**Data section:**
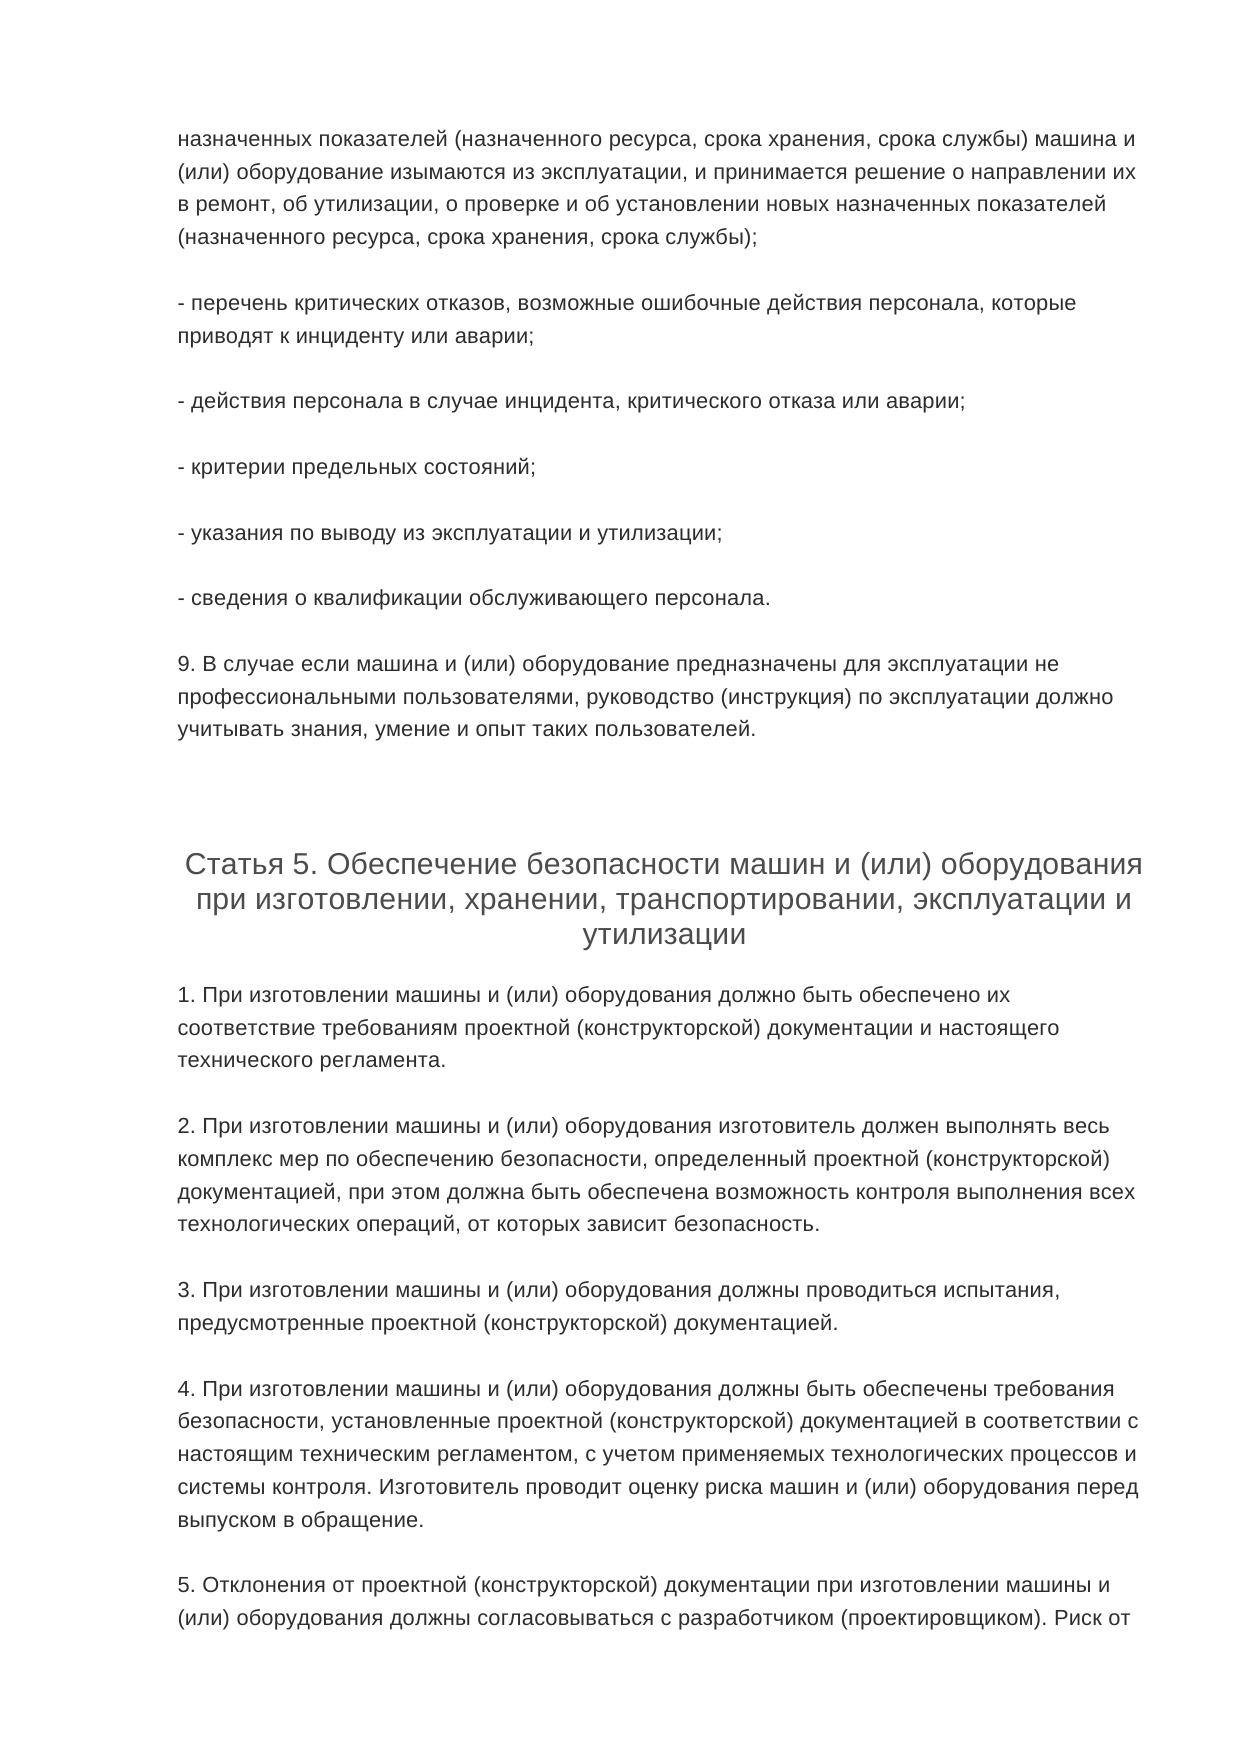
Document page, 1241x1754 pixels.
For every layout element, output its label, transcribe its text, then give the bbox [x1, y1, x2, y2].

text Статья 5. Обеспечение безопасности машин и (или) оборудования при изготовлении, хранении, транспортировании, эксплуатации и утилизации [177, 846, 1152, 951]
text 1. При изготовлении машины и (или) оборудования должно быть обеспечено их соответствие требованиям проектной (конструкторской) документации и настоящего технического регламента. [177, 974, 1152, 1105]
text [177, 118, 1152, 643]
text 9. В случае если машина и (или) оборудование предназначены для эксплуатации не профессиональными пользователями, руководство (инструкция) по эксплуатации должно учитывать знания, умение и опыт таких пользователей. [177, 643, 1152, 807]
text 2. При изготовлении машины и (или) оборудования изготовитель должен выполнять весь комплекс мер по обеспечению безопасности, определенный проектной (конструкторской) документацией, при этом должна быть обеспечена возможность контроля выполнения всех технологических операций, от которых зависит безопасность. [177, 1105, 1152, 1269]
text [177, 1565, 1152, 1630]
text 4. При изготовлении машины и (или) оборудования должны быть обеспечены требования безопасности, установленные проектной (конструкторской) документацией в соответствии с настоящим техническим регламентом, с учетом применяемых технологических процессов и системы контроля. Изготовитель проводит оценку риска машин и (или) оборудования перед выпуском в обращение. [177, 1368, 1152, 1565]
text 3. При изготовлении машины и (или) оборудования должны проводиться испытания, предусмотренные проектной (конструкторской) документацией. [177, 1269, 1152, 1368]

**Problem to work on:** Across these entries, count each line where the string "технологических" shows up. Give only the count.

**Answer to this task:** 2